Instructions for the task -
Retype the whole listing below exactly, keeping every picture out of it.

Data for processing -
================
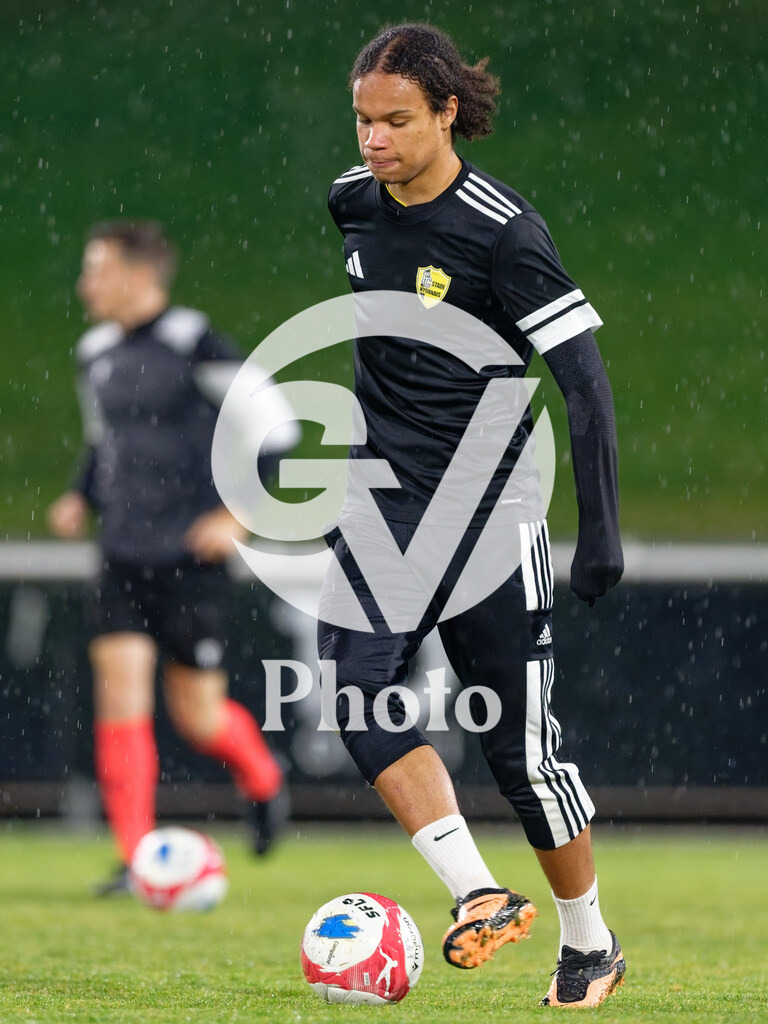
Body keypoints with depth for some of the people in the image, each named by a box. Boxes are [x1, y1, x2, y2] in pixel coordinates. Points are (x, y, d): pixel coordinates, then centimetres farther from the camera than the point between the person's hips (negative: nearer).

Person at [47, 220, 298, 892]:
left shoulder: (194, 344, -11)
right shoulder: (95, 355, 9)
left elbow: (275, 425, -8)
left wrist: (239, 513, -13)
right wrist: (84, 499, 8)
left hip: (191, 558, -5)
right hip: (123, 556, 5)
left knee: (197, 713, 2)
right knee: (120, 688, -8)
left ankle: (262, 780, 35)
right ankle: (137, 857, -5)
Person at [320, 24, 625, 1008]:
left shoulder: (504, 233, -16)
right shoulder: (353, 201, 2)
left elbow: (584, 382, -15)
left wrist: (600, 530, -19)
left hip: (491, 504, -5)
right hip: (381, 498, 5)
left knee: (518, 742, -1)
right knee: (351, 684, -20)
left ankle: (589, 942, 19)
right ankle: (479, 896, -23)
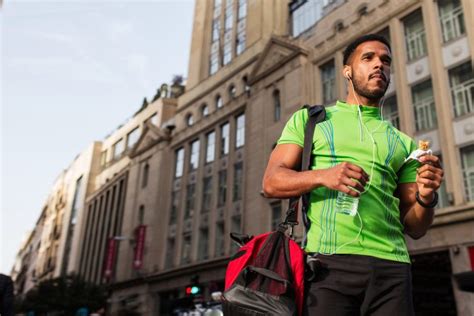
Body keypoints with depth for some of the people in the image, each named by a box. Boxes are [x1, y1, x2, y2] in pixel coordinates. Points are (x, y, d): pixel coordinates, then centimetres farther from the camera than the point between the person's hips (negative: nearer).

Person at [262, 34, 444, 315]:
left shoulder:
================
Problem solution -
Body keypoints with depth for some of the people in the image, each named by a box. Boxes are [x1, y1, x2, y2] in pixel coordinates. Points are (x, y, d): pixel coordinates, then centimetres farther from the camera than the point between the person's hips (negative: nearer).

Person at [47, 220, 298, 892]:
left shoulder: (194, 344, -11)
right shoulder: (95, 355, 9)
left elbow: (275, 425, -8)
left wrist: (239, 513, -13)
right wrist: (84, 499, 8)
left hip: (191, 558, -5)
right hip: (123, 556, 5)
left knee: (197, 713, 2)
right knee: (120, 688, -8)
left ankle: (262, 780, 35)
right ankle: (137, 857, -5)
Person at [320, 24, 625, 1008]:
left shoulder: (504, 233, -16)
right shoulder: (353, 201, 2)
left elbow: (584, 382, -15)
left wrist: (600, 530, -19)
left hip: (491, 504, -5)
right hip: (381, 498, 5)
left knee: (518, 742, -1)
right knee: (351, 684, -20)
left ankle: (589, 942, 19)
right ankle: (479, 896, -23)
Body keypoints with depth for some of the people in the image, each named by a box. Boxes are [x1, y1, x2, y2] in pixel coordinates. Points are (x, y, d): pixel coordinates, then centimetres farther from the camera than the point between the person's hips (negative: nearer).

Person at [262, 34, 444, 315]:
left shoulder:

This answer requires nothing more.